MIN and MAX functions dynamic range

Copper Contributor

Good afternoon,

 

My problem is related to MIN and MAX functions and how to make them as dynamic as possible. 

 

I work as a project manager and am trying to create a doc as automated as possible. Every project could have High Level tasks and sub-tasks (indent to high level tasks). Every sub-task has a start and an end date. High level tasks also have start and end dates and these should be MIN of all sub-tasks for start date and MAX of all sub-tasks for end date.

 

How to automate the MIN and MAX functions in excel so users don't have to manually drag (up or down) the array/list of start or end dates depending on the amount of sub-tasks a high level task has?

 

In attached example you have project A and B both with 1 high level task (AI, AII and BI, BII):

  • High level Task AI (Project A) has 3 sub-tasks: 1, 2, 3. High Level task AII has two sub tasks: 4, 5
  • High level Task BI (Project B) has 4 sub tasks: 1, 2, 3, 4. High level task BII has two sub tasks: 5, 6.
  • As stated above high level tasks start date and end date will be MIN and MAX of sub-tasks respectively.
  • If I do MAX(1,2,3) for AI and then copy formula for BI, it will only max 3 tasks and not 4 sub tasks. What function can be used for MIN and MAX functions to automatically stop/continue counting when no more sub-tasks for that high level task?

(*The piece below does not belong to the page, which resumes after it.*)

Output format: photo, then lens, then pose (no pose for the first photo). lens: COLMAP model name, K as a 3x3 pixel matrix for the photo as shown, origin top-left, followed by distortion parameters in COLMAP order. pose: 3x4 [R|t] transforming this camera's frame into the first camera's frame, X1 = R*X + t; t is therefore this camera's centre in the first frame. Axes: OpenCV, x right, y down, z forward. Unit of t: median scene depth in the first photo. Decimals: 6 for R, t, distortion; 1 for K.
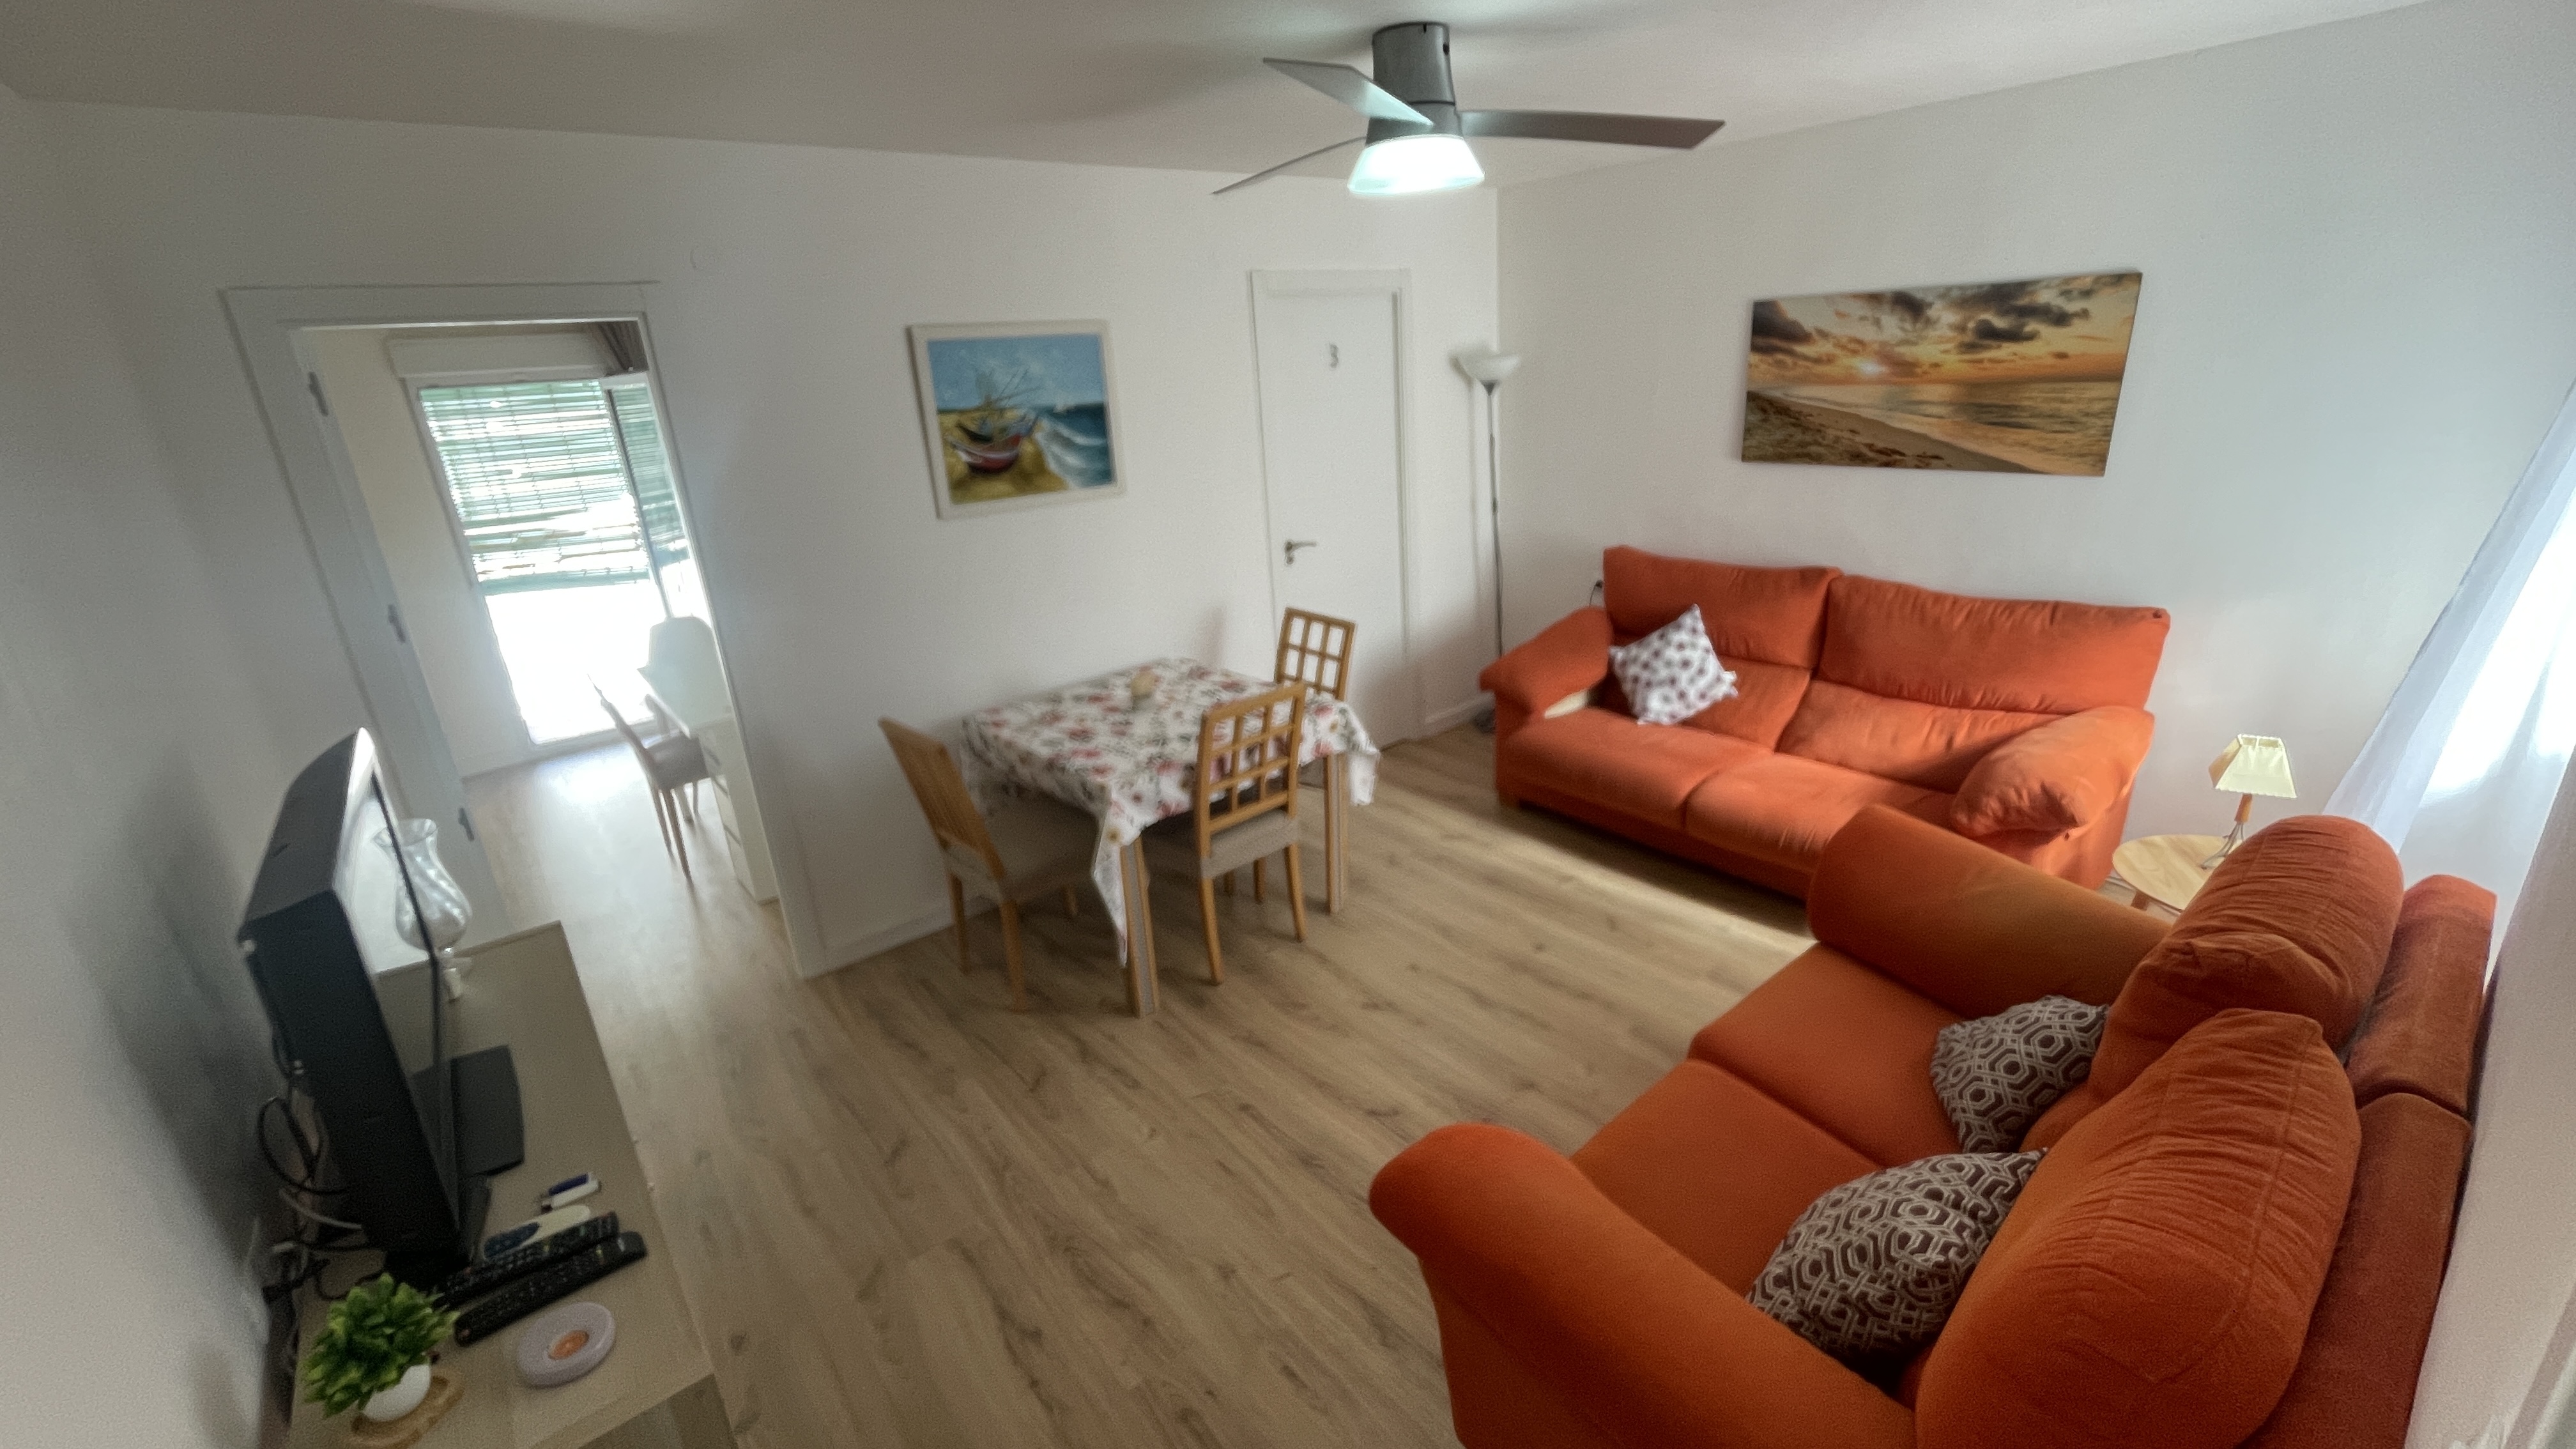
lens RADIAL K [[1068.9, 0, 1288.0], [0, 1068.9, 724.5], [0, 0, 1]] dist [-0.003658, -0.000542]
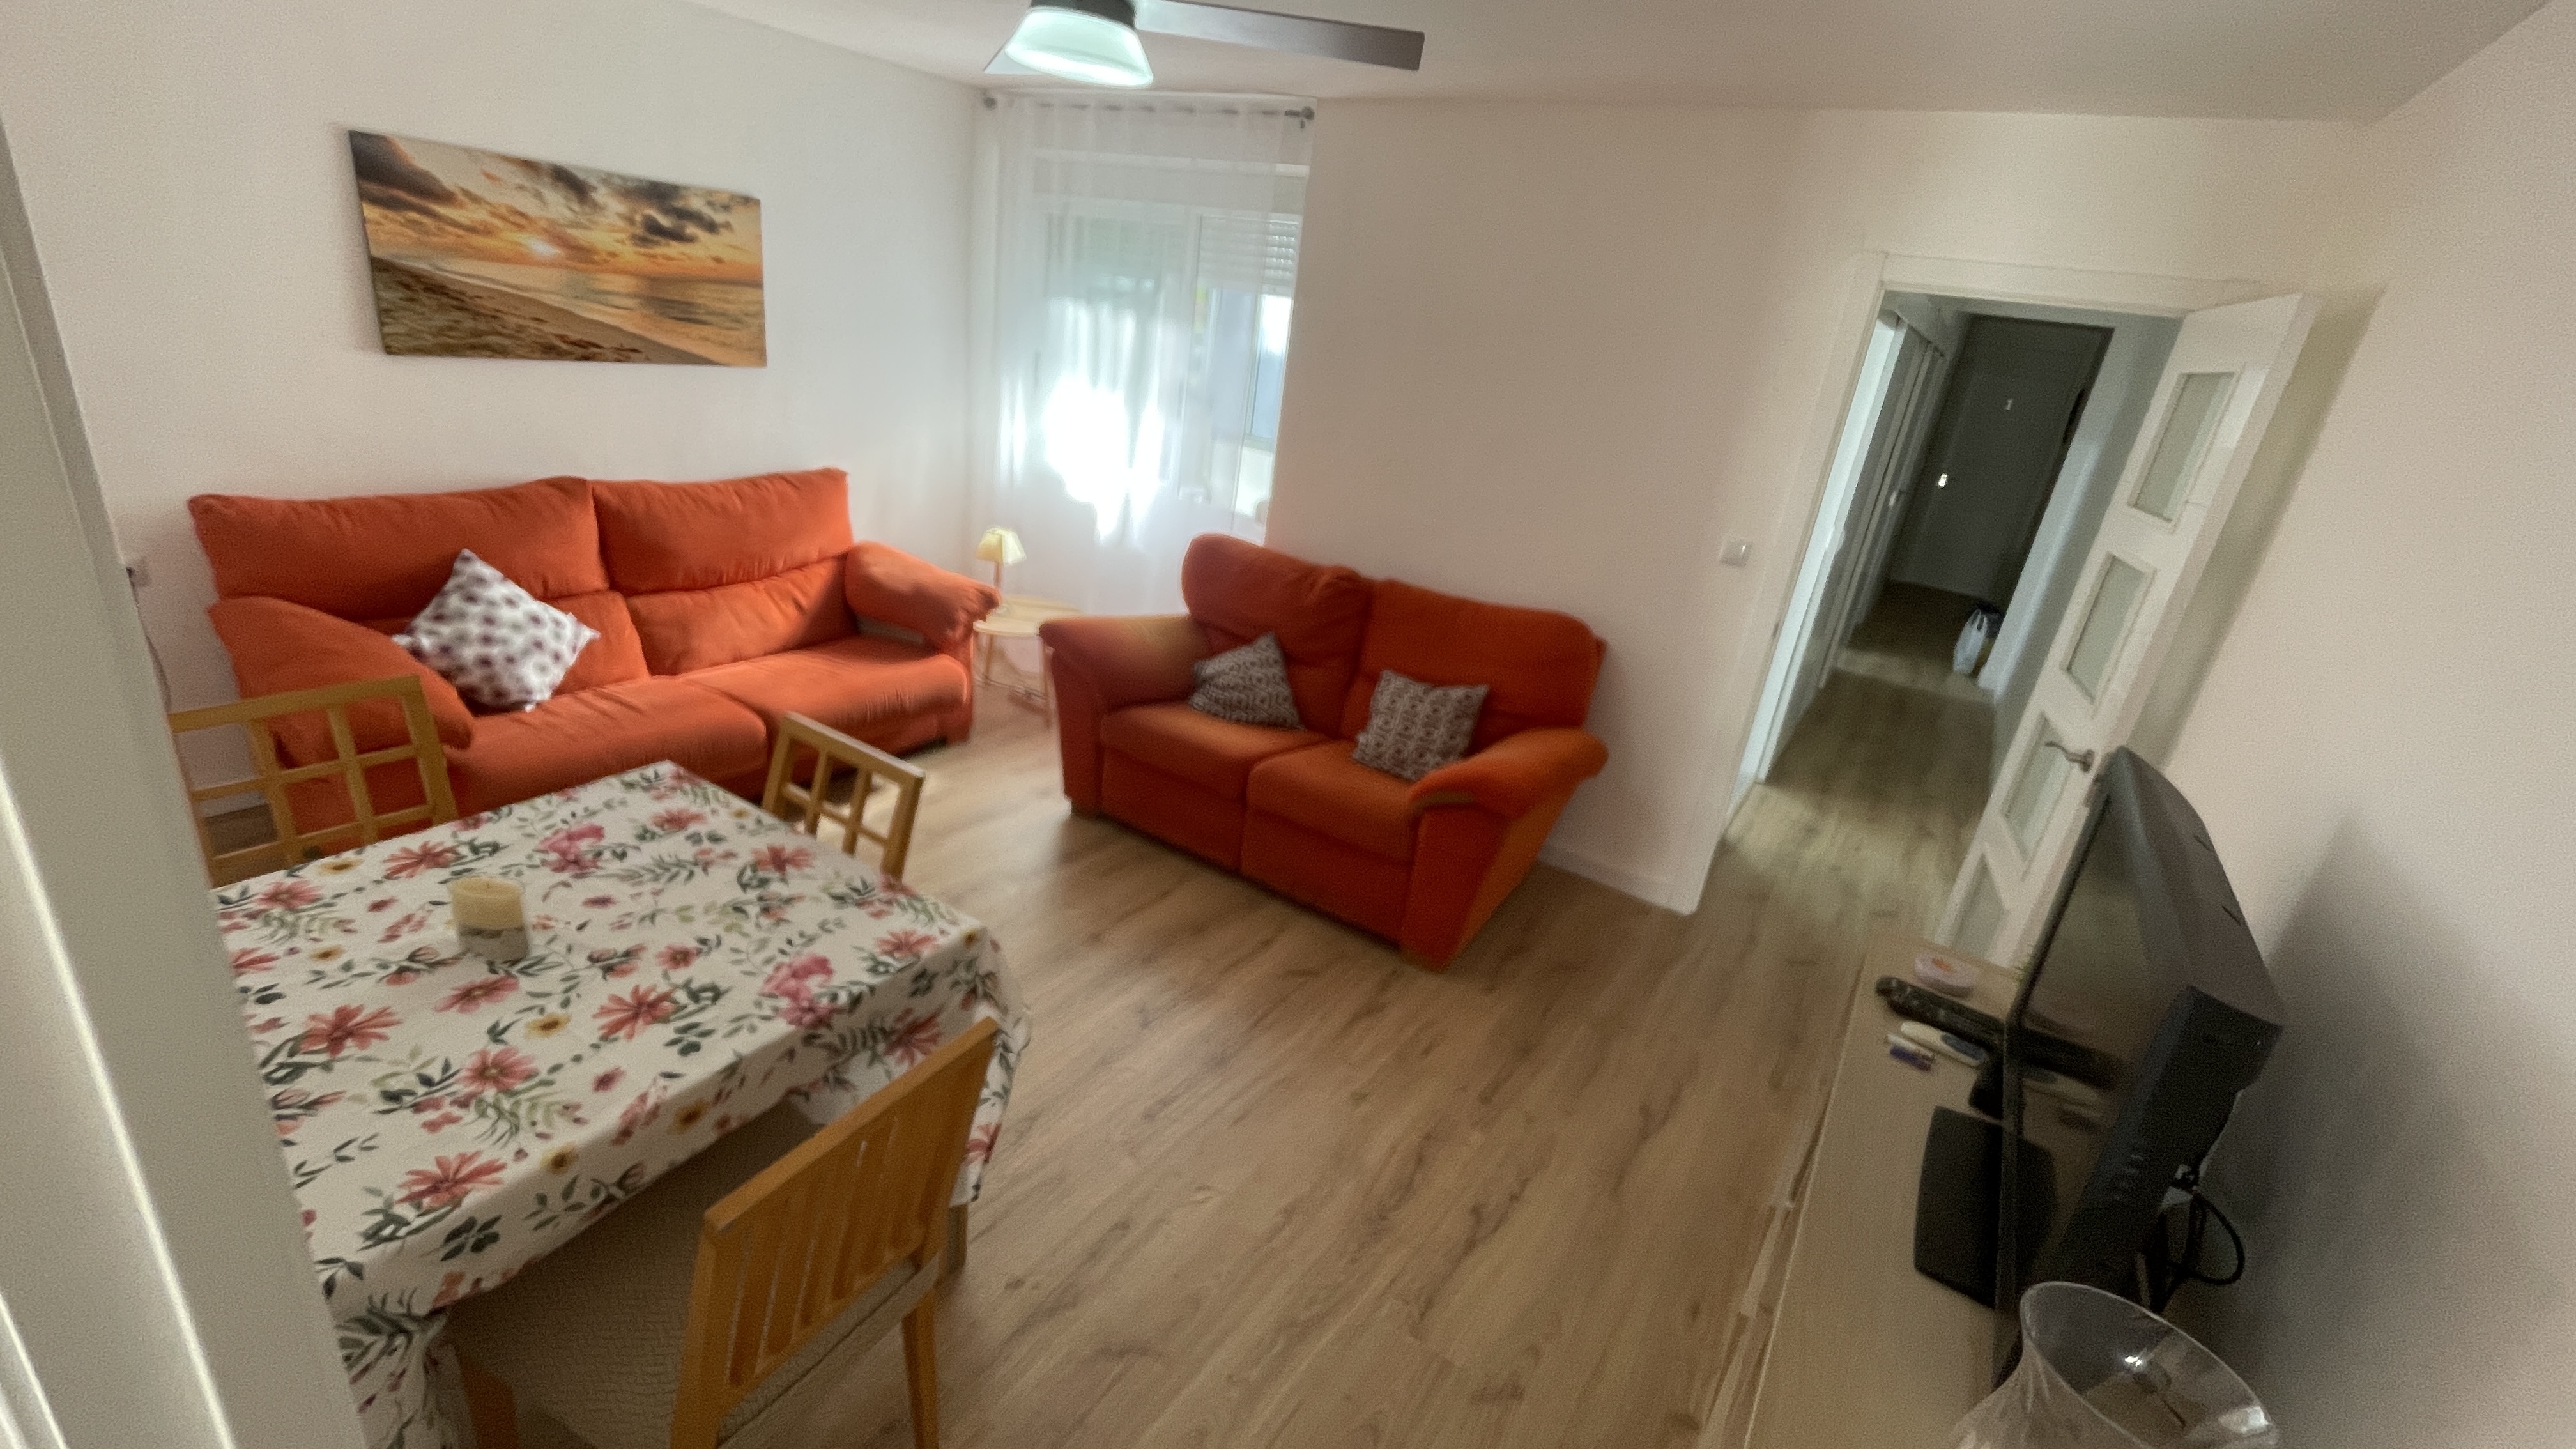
lens RADIAL K [[1068.9, 0, 1288.0], [0, 1068.9, 724.5], [0, 0, 1]] dist [-0.003658, -0.000542]
pose [[-0.311327, -0.321176, 0.894383, -0.592540], [0.211658, 0.894080, 0.394743, -0.201970], [-0.926432, 0.312197, -0.210372, 0.751310]]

 I originally made the question to an excel expert who's youtube channel I follow. The answer was to use the following functions for MIN and MAX respectively: =MIN(I6:INDEX(I6:I24,MATCH(TRUE,H6:H24="",0))) and =MAX(J6:INDEX(J6:J24,MATCH(TRUE,H6:H24="",0))) to make sure  ranges were dynamic. 

 

I tried the formulas but am obtaining an #VALUE error back and not sure the reason why.

 

I truly appreciate any support you can give in solving the problem.

 

Many thanks for any reply and support you can offer to this request, I highly appreciate it.

 

Kind regards,

Leo.

5 Replies

Hi Leo,

 

You shall use these formulas as array one. Other words, to enter the formula instead of Enter press combination Ctrl+Shift+Enter

Hi Sergei,

Many thanks for the reply and suggestion. This solved the problem. Is this the only alternative? Thanks in advance.

Leo

If you are Office 365 subscriber or on Office 2019 you may use MAXIFS and MINIFS https://support.office.com/en-gb/article/maxifs-function-dfd611e6-da2c-488a-919b-9b6376b28883

And one more variant without array formulas. For Start Date, Project B task BI (other words cell I5)

=MIN(OFFSET(I6,0,0,AGGREGATE(15,6,1/(H6:H$20="")*(ROW(H6:H$20)-ROW(H5)),1)-1))

AGGREGATE calculates position of next blank cell starting from H6 in your entire range H6:H$20. In that case it will be 5. Minus 1 gives number of subtasks = 4. OFFSET returns column with this 4 days starting from cell I6. Apply MIN to it.

Same for MAX. After that you may copy your cells to find another Start/End dates.  Just be careful with absolute and relative references in your formulas.

See in attached file.

Hi Sergei,

Many thanks for the option, I highly appreciate it. Will try both ways.